Julie Lopes-Curval’s Le Beau Monde (2014)—or, as it has been inadequately retitled for the American market, High Society—is a coming-of-age romance that has its heroine negotiating a multivalent liminal space: between adolescence and adulthood, working class and upper class, fashion and high art, the provinces and Paris. I can’t think of another movie that articulates the conflicts in its young heroine’s life as intelligently, consistently, and subtly as this one does, while eschewing snark or exaggeration.

In the film’s first sequence we see Alice on a beach near Bayeux, her Normandy hometown. We might notice her sweater, brighter than the sea behind her but similar in its myriad shades of blue. The sweater also catches the eye of Agnès (Aurélia Petit), a fashion honcho who weekends nearby. Alice seizes the opportunity to ask Agnès to help with her application to the fashion institute and then thanks her by bringing her a scarf, which is similar to the sweater. But looking at her gift as she stands in the hallway of Agnès’s tastefully appointed country home, it suddenly seems to her crude and bulky. Through whose eyes was she looking when she unraveled thrift-store sweaters and reknitted the wool remnants into a wrap, and through whose eyes does she see her gift as Agnès smiles dismissively and says something about it being too warm for summer?

This question obsesses Alice as she moves from the crowded cottage where she grew up with a mom who fought for a decade to get the severance pay she was owed and a stepfather who runs a food stand in an outdoor market to the throwaway chic of the apartment in Paris that has been in Agnès’s family for generations and where Antoine, Agnès’s son, lives on-and-off. It is class difference that sparks the attraction between Alice and Antoine, and class difference and its attendant guilt will drive them apart. At school, Alice learns to put knitting books aside, to make embroideries that are personal to her even as they verge on abstraction and speak to the entire history of French handiwork. Did you know that the celebrated Bayeux Tapestry was not woven, as legend had it, by a queen waiting for her warrior husband, but rather by dozens of monks and servants? For Alice, the contradictions are endlessly troubling; they don’t, however, bother Antoine, who’s insulated by his privilege. When Antoine photographs Alice’s mom and then tells Alice how beautiful he finds working-class neighborhoods, she is outraged by what she perceives as his condescension and exploitation. She’s not wrong, the proof being that Antoine neglects to invite her mother to the opening of his one-man show, where her image is more vibrant than anything else on the walls. But the photo also suggests that Antoine had seen the life in Alice’s mother’s face more fully than Alice ever has.

Working with the delicately expressive cinematography of Céline Bozon and a screenplay that she cowrote with Sophie Hiet, Lopes-Curval has taken a familiar Bildungsroman structure and embroidered it with the behavior and dialogue of characters to whom she clearly has a personal connection.
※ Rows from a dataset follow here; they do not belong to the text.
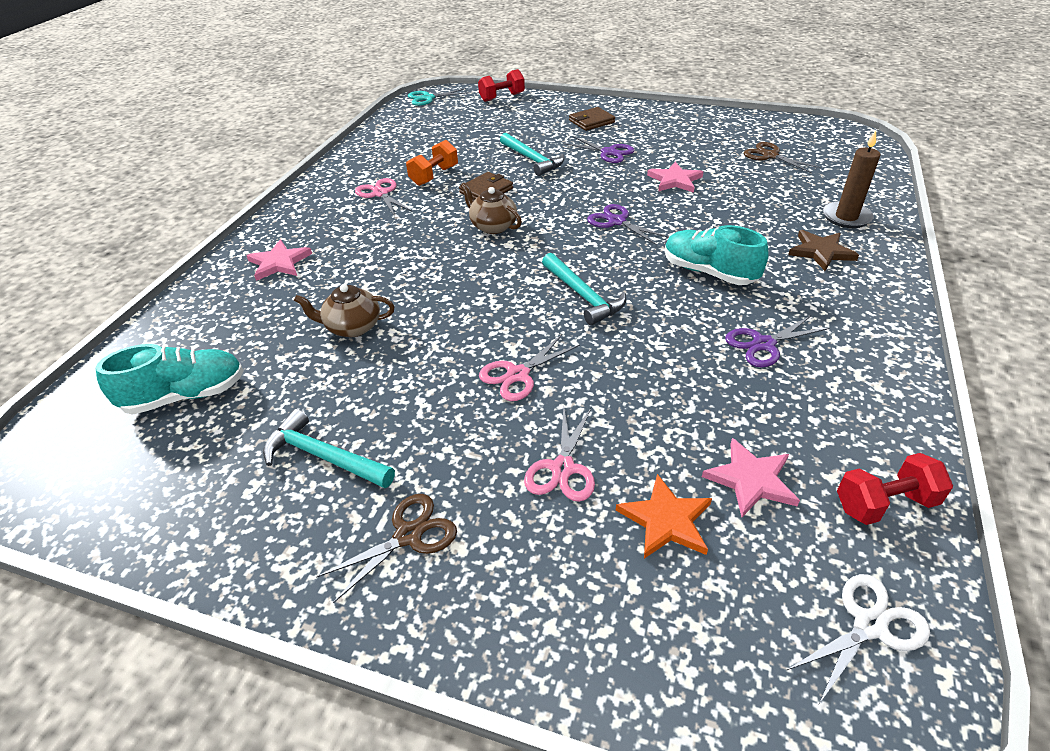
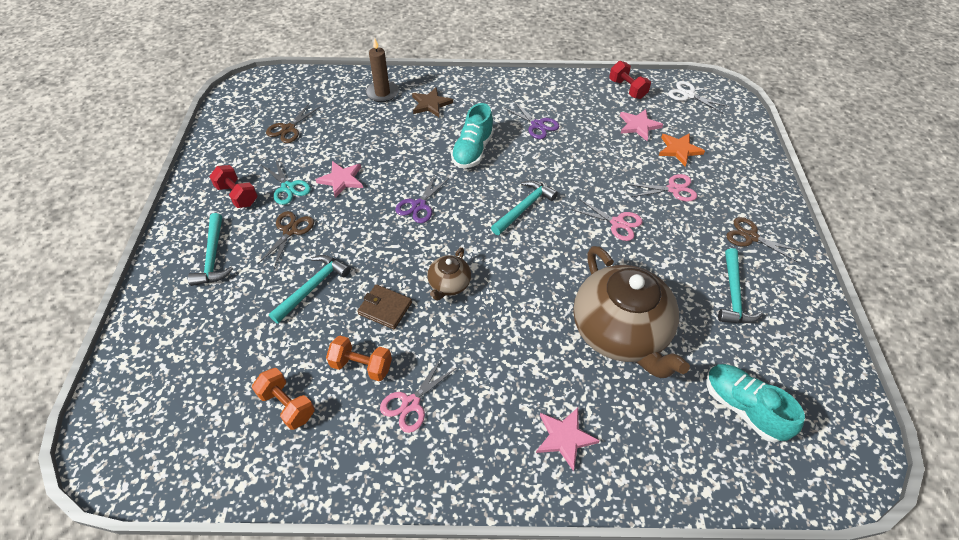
camera: 110 degrees left, 10 degrees up
(352, 327) = (620, 332): brown teapot -> brown teapot, size x2.19
(423, 146) = (287, 405): none -> orange dumbbell
(428, 98) = (119, 462): turquoise scissors -> turquoise scissors (288, 187)
(502, 97) = (128, 364): red dumbbell -> red dumbbell (237, 195)
(591, 121) = (213, 257): brown wallet -> turquoise hammer
(608, 152) = (290, 231): purple scissors -> brown scissors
The embroidery makes the film new and exceptional. High Society will inevitably be compared to Abdellatif Kechiche’s Blue Is the Warmest Color (2013). Lacking that wildly overrated film’s exploitative depiction of women’s bodies and sexuality and its risible dialogue about art, feminism, and money, Lopes-Curval’s movie will not have an easy time in the US market. Currently lacking a North American distributor, its showcase screening in the prescient and eclectic “Film Comment Selects” series may be the only chance you have to see it on the big screen. Obviously, I think you should seize the opportunity. Girardot will be on hand for a postscreening Q&A.

High Society screens Saturday, February 28 at 6 PM at the Walter Reade Theater as part of the series “Film Comment Selects.